> _Текст для чтения_:
———

Магистр, уничтоженный ответом Белинского, – это Януарий Неверов, ближайший друг Станкевича, его доверенное лицо, его Январь… Общественная борьба сороковых годов обострила противоречия, развела бывших членов одного кружка по разным лагерям. Столкновение Белинского с Неверовым – это уже предвестие будущей беспощадной борьбы радикальных и либерально-эволюционных течений русской общественной мысли. Впрочем, разгорелась эта борьба позднее, в шестидесятые годы.
Надо напомнить, однако, что и радикальная позиция Белинского, зафиксированная Герценом, не была постоянной. Революционным пылом пронизан дифирамб Робеспьеру, произнесенный им в Прямухине в присутствии Александра Бакунина (см. об этом выше, с. 165). Ту же линию продолжает и апология гильотине (кстати, характерная незамеченная деталь: поза, принятая при этом Белинским, – скрещенные на груди руки – знаковая поза Наполеона…). Рассказ о столкновении с Неверовым находит соответствие в других одновременных фактах. Так, в том же 1841 году в письме к Боткину от 27 – <28> июня Белинский решительно заявил, что он наконец «понял и французскую революцию, и ее римскую помпу, над которою прежде смеялся. Понял и кровавую любовь Мирабо к свободе, его кровавую ненависть ко всему, что хотело отделяться от братства с человечеством…».
Но спустя несколько лет картина выглядела совершенно иной. «Самые живые, современные национальные вопросы в России теперь: уничтожение крепостного права, отменение телесного наказания, введение, по возможности, строгого выполнения хотя тех законов, которые уже есть», – сказано в зальцбруннском письме Белинского к Гоголю. Анненков, внимательный наблюдатель духовного развития Белинского и, в частности, свидетель его реакции на «Выбранные места…», заключил: «Кто поверит, что когда Белинский писал его [письмо], он был уже не прежний боец, искавший битв, а, напротив, человек, наполовину замиренный…». Очевидно, определение «замиренный» означало в данном случае отказ от радикальных, революционных идей и утверждение демократического, свободного от крепостнических атрибутов общественного строя. Но такая позиция отвечала бы и умонастроению Станкевича.
Возвращаясь к Неверову, следует отметить неоднозначность и его позиции. Задевшая Герцена выходка Неверова против Чаадаева не исключала возможность иного рода поступков – особенно плодотворно потрудился он на ниве отечественного просвещения. По возвращении из-за границы в 1839 году довелось Неверову служить во многих учебных заведениях, и везде оставлял он о себе добрую память. Был он инспектором рижской гимназии, потом – директором черниговской и ставропольской гимназий, потом – директором Лазаревского института в Москве, а в последние годы – попечителем Кавказского учебного округа.

———

> _Исходный материал_:

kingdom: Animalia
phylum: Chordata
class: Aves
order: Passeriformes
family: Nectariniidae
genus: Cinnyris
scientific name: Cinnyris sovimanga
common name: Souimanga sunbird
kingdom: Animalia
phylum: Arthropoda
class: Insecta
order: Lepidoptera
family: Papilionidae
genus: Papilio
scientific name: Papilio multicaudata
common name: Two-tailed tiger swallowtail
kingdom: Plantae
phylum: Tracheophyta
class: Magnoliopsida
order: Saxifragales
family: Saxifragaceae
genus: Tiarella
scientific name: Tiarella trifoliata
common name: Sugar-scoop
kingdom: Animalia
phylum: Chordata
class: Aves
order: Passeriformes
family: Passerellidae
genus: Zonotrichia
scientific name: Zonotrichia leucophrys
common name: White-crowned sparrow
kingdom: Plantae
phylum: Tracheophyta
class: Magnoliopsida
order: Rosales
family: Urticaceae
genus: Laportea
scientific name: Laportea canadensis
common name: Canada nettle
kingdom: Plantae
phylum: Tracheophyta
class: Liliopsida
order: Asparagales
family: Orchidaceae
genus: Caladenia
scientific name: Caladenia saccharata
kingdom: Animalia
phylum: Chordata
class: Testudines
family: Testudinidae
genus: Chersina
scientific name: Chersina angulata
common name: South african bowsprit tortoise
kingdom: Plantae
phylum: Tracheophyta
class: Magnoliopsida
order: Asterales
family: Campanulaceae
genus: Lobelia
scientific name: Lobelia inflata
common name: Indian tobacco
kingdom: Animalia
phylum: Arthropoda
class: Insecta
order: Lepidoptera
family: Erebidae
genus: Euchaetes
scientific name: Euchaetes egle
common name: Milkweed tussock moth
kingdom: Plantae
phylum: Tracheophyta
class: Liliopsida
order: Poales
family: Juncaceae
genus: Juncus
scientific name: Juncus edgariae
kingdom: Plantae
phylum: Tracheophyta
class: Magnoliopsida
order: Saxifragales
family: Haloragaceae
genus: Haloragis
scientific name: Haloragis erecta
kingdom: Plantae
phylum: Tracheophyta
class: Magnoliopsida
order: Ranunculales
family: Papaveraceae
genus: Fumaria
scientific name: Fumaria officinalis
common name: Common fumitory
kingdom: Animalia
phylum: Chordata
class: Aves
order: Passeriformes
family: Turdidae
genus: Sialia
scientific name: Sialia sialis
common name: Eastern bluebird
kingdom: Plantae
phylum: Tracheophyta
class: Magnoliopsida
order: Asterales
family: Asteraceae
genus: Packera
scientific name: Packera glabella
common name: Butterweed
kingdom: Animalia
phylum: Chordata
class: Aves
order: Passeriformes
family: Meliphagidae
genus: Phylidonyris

———

> _Цель упражнения_: Продолжите текст о Белинском и Неверове, начав сразу после его последнего предложения.

> _Ответ_:
Однажды же, в 1845 году, в бытность Неверова директором черниговской гимназии, сделал он для себя неожиданное открытие.
Встречает как-то его черниговский губернатор Павел Иванович Гессе, с которым Неверов был дружен домами, и начинает торжественно поздравлять. Неверов в изумлении: какой, собственно, для этого повод? Немалый, отвечает Гессе, ведь его, Неверова, освободили из-под тайного надзора полиции, и сделали это благодаря хлопотам самого черниговского губернатора.
Так Неверову стало известно, что он двенадцать лет состоял под надзором. С того самого времени, когда он навестил арестованных сунгуровцев, собирал для них средства и выслушал по этому поводу выговор самого императора…
О Станкевиче Неверов до конца жизни вспоминал с благоговением. Заботливо сохранил письма друга, переплетя их в особую тетрадку, тем самым предоставив в распоряжение потомков неоценимый материал по истории кружка.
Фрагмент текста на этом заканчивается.